From the time we are little to the time we are retired we are asked a certain set of questions. What do you want to be when you grow up? What are you studying? What is your career? What did you do for a living? We ask these questions as we introduce ourselves and get to know one another. While these are certainly aspects that are a central part of our lives, sometimes we forget to account for everything else that makes up a person. Who are you really? What makes you the happiest?
In the first creation story (Genesis 1:27-3) we find that God took delight in all that he had created. In fact, “God saw everything he had made: it was supremely good”. Supremely good. God is a creator, an artist, and being made in God’s image we possess these things too. We were made to play and find joy in everything around us, yet we still manage to tell ourselves that we have to earn this right to find joy. If we look at the creation story again we see that from the very beginning he said it was supremely good, nothing had to be done before it was supremely good. We don’t have to do anything or please anyone to deserve joy and happiness.
For me specifically, this is a struggle. Some college students fit in naps and episodes of TV shows, they make plans to see friends, and on the weekends that take time to recharge. Of course, some students tip the scale and sacrifice responsibility for play more than they should. In this stage of life specifically, it is hard to find balance in work and play. This lack of balance is also present in other ways as well. I find it difficult to include this time of play in my weekly schedule. When I have a break or a large section of time I think about my check-list, I think about what I can accomplish so that I am ahead, working hard, and being the best. Not my best, but the best. This is where I’ve found my mistake.
We need to strive to be our best selves and to work hard, but being the best over everyone else is unrealistic and tiring. This view of work and achievement makes life a competition, task to task, moment to moment, it’s a competition. Sometimes, when no one seems to be directly competing with me, I begin to compete with myself. The competition is not the healthy kind and I begin to live in lifestyle that is backbreaking every single day. I lose sight of the beauty of this world and what true happiness is in life. My happiness becomes finishing tasks and goals and it is quite the let down to just be handed another task.

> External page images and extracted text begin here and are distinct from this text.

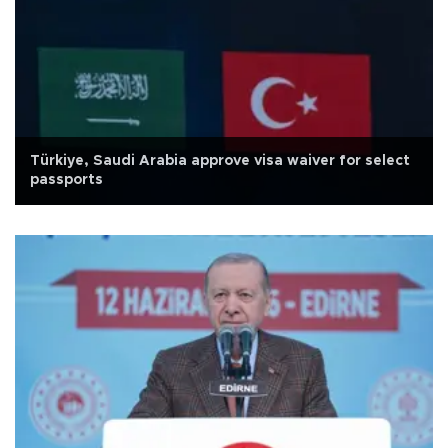
Türkiye, Saudi Arabia approve visa waiver for select
passports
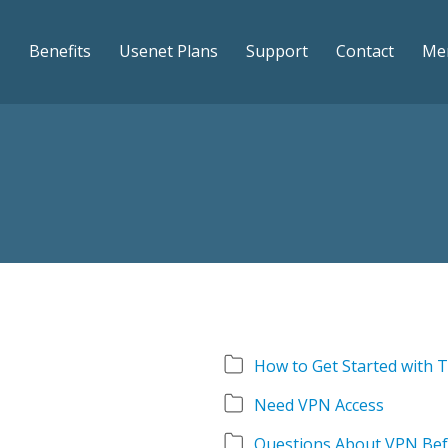
Benefits
Usenet Plans
Support
Contact
Me
How to Get Started with
Need VPN Access
Questions About VPN Bef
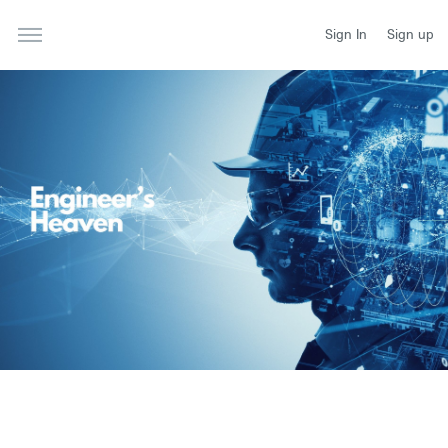
Sign In
Sign up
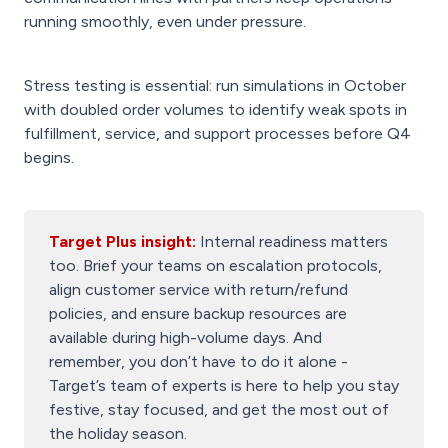
running smoothly, even under pressure.
Stress testing is essential: run simulations in October
with doubled order volumes to identify weak spots in
fulfillment, service, and support processes before Q4
begins.
Target Plus insight:
Internal readiness matters
too. Brief your teams on escalation protocols,
align customer service with return/refund
policies, and ensure backup resources are
available during high-volume days. And
remember, you don’t have to do it alone -
Target’s team of experts is here to help you stay
festive, stay focused, and get the most out of
the holiday season.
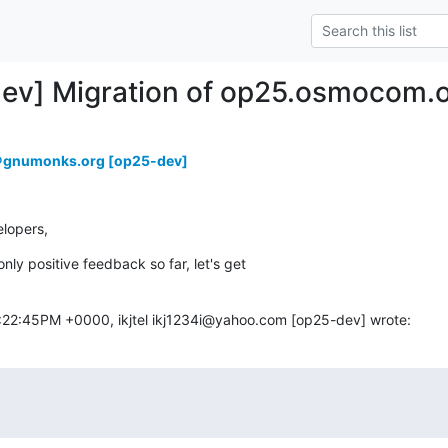
dev] Migration of op25.osmocom.o
e＠gnumonks.org [op25-dev]
lopers,
ly positive feedback so far, let's get

:22:45PM +0000, ikjtel ikj1234i@yahoo.com [op25-dev] wrote:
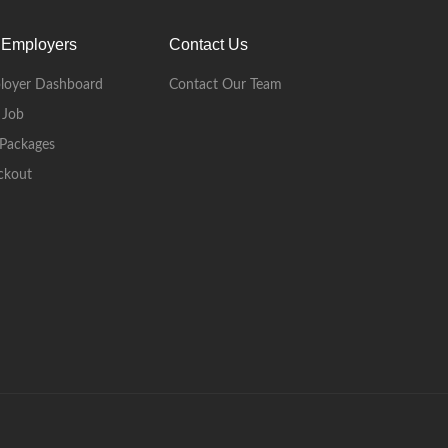
 Employers
Contact Us
loyer Dashboard
Contact Our Team
 Job
Packages
ckout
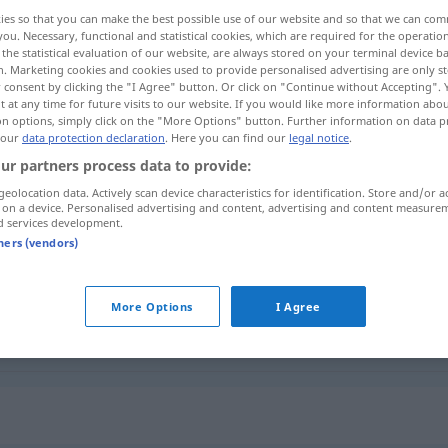
ies so that you can make the best possible use of our website and so that we can co
you. Necessary, functional and statistical cookies, which are required for the operatio
the statistical evaluation of our website, are always stored on your terminal device 
n. Marketing cookies and cookies used to provide personalised advertising are only st
 consent by clicking the "I Agree" button. Or click on "Continue without Accepting".
 at any time for future visits to our website. If you would like more information abo
on options, simply click on the "More Options" button. Further information on data p
sehen
 our
data protection declaration
. Here you can find our
legal notice
.
ur partners process data to provide:
geolocation data. Actively scan device characteristics for identification. Store and/or a
 on a device. Personalised advertising and content, advertising and content measure
descuido
d services development.
tners (vendors)
descuido
More Options
I Agree
descuido
por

I find guilt in taking time for myself. There will always be one more thing to accomplish or to get done. In some ways, I feel the need to please others and prove myself. If I don’t get the best grades, have leadership roles in all of my organizations, and work 20 hours a week then people will see me as weak or incapable. If I don’t show people I’m worth it, will I be?
The answer is yes. Heck yes. I am still wrapping my mind around the idea, but you don’t have to act a certain way, do a certain thing, or say yes to everything to be worth it. You were worth it from the very beginning. You are supremely good. Our God is supremely good and we were made in his very image. How is such grace possible?
What makes you happy? Who makes you happy? What energizes you? Be with them and do these things often.